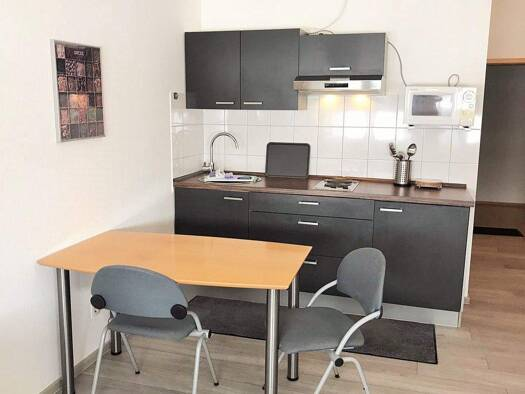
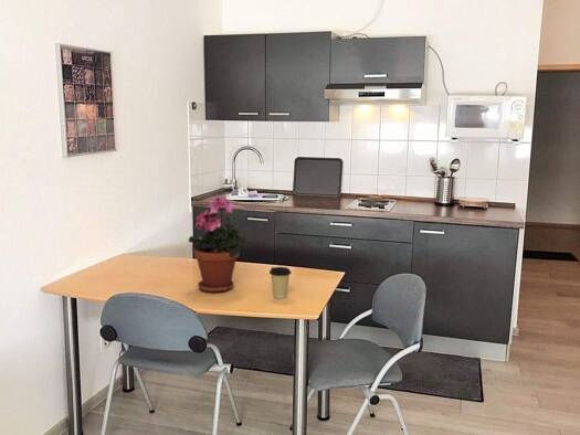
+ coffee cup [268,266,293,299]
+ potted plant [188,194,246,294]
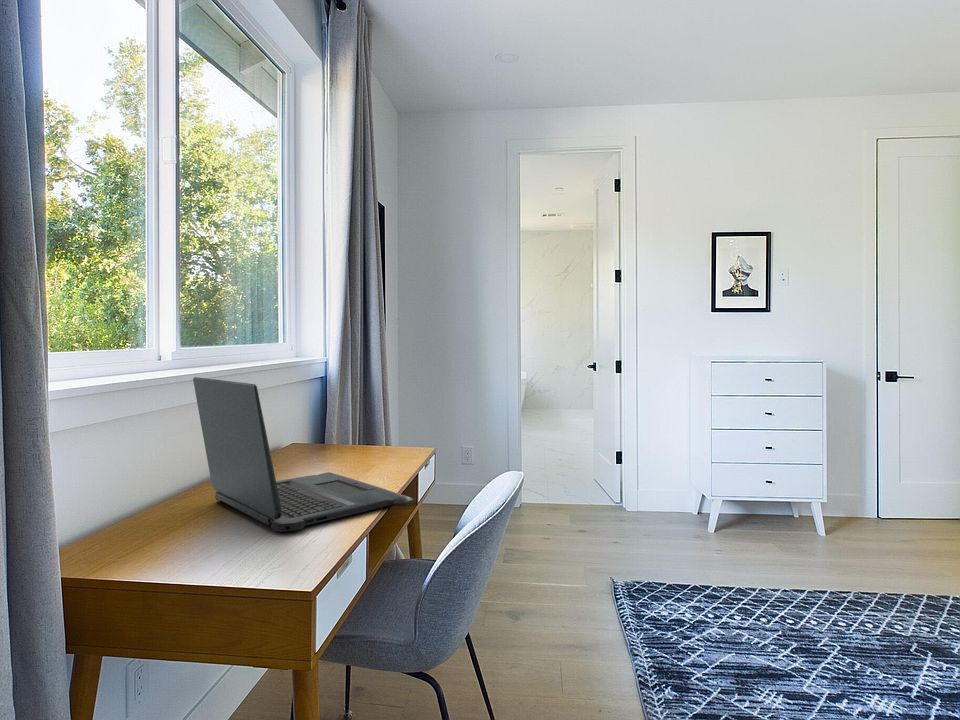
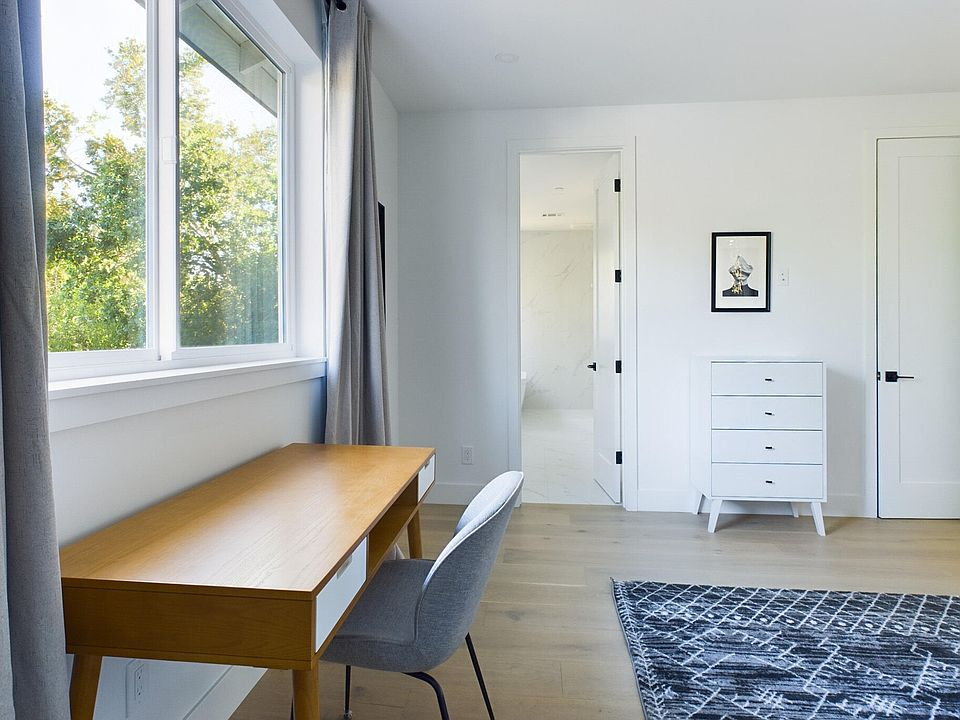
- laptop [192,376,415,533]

-------------------------

> [What is required]
All of the data must be repeated exactly, except for the pictures.

> [The completed task]
+ coffee cup [268,266,293,299]
+ potted plant [188,194,246,294]
- laptop [192,376,415,533]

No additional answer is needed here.